After the war Murphy worked as a contract actor with Universal, was an ideal Billy the Kid in "The Kid from Texas" (1950) and shone as a soldier who overcomes his fear in the civil war west "The Red Medal for Bravery" (1951). John Huston's film, which suffered a bad star due to production difficulties, is now a classic. Murphy's westerns include “Escape from Death” (1952), “Destry cleans up” (1954; remake of the western comedy “The Great Bluff”, 1939), “The Fort of Courageous Women” (1954), “The Clock Has Expired ”(1957, as James Stewart's younger brother),“ The bullet had no name ”and“ The White Devil of Arkansas ”(1958),“ Who will not be forgiven ”(1960, by Huston) and“ Rifles to the Apaches -Pass "(1967).

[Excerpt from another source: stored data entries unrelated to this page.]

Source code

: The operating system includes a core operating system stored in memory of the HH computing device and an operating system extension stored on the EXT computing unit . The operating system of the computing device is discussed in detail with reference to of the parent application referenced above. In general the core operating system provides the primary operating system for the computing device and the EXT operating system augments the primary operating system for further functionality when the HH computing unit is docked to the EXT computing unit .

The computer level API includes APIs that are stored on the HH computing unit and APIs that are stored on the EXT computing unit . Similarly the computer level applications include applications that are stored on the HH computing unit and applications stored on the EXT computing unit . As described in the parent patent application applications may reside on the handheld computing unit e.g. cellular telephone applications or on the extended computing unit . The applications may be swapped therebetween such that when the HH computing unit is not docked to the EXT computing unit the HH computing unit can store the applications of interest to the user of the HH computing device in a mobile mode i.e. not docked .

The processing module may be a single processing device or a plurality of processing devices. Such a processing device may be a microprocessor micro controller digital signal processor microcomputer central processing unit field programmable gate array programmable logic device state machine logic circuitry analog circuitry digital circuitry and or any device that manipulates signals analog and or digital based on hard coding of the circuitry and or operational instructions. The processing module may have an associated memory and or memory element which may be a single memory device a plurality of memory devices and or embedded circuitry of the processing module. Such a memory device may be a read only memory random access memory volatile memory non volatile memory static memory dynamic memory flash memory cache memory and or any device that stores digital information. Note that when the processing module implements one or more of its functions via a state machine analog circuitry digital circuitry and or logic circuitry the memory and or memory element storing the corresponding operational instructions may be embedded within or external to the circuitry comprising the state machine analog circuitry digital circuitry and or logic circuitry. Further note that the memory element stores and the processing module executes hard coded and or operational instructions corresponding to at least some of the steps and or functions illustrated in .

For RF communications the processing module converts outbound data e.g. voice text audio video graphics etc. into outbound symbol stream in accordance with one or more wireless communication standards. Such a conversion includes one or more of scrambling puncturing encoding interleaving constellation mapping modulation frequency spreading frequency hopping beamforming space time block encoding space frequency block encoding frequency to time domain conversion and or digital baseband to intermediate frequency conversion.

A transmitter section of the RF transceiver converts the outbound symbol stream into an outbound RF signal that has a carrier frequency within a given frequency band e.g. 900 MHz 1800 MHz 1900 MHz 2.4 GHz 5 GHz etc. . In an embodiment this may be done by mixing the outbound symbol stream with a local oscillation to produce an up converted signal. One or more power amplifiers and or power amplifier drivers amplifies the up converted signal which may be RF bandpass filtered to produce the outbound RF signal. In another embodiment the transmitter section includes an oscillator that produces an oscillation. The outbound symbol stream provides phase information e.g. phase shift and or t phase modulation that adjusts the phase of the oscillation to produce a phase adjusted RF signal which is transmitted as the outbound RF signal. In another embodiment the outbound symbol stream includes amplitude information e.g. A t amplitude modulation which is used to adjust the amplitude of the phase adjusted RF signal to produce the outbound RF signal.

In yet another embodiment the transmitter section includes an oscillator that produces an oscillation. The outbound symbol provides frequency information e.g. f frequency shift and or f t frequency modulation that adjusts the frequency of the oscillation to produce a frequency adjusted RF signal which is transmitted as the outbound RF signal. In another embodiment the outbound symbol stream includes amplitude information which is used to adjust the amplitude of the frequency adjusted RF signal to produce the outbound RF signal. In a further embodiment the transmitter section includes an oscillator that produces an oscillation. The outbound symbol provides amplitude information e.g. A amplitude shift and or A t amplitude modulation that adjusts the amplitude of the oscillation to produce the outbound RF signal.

His last film and the last western from director Budd Boetticher was "Time to Die" (1969), where Murphy plays the aged Jesse James, whom he played as a young outlaw in 1950 in Kansas Raiders.

In addition to westerns, Murphy has been in adventure films (Don Siegel's "Dash through the Bill," 1958, remake of Howard Hawks' Bogart-Bacall film, "To have and not to have," 1944) and in Joseph L. Mankiewicz's political thriller, "Four Pipes of Opium" (1957; remake 2003 with Michael Caine as "The Silent American"), where his unpretentiously laconic manner of presentation is pleasantly noticeable.

Murphy was married to actress Wanda Hendrix in 1949/1950, who reported post-traumatic stress, nightmares and the Colt 45 under the pillow. From 1951 until his death, Murphy was married to Pamela Archer, with whom he had two sons. As a rancher in Texas, Arizona, and California, Murphy went bankrupt in 1968. He campaigned for the concerns of those returning from the Vietnam War. Murphy died in a plane crash in Virginia in 1971 and was buried in Arlington National Cemetery. His grave is one of the most visited memorials after that of President John F. Kennedy.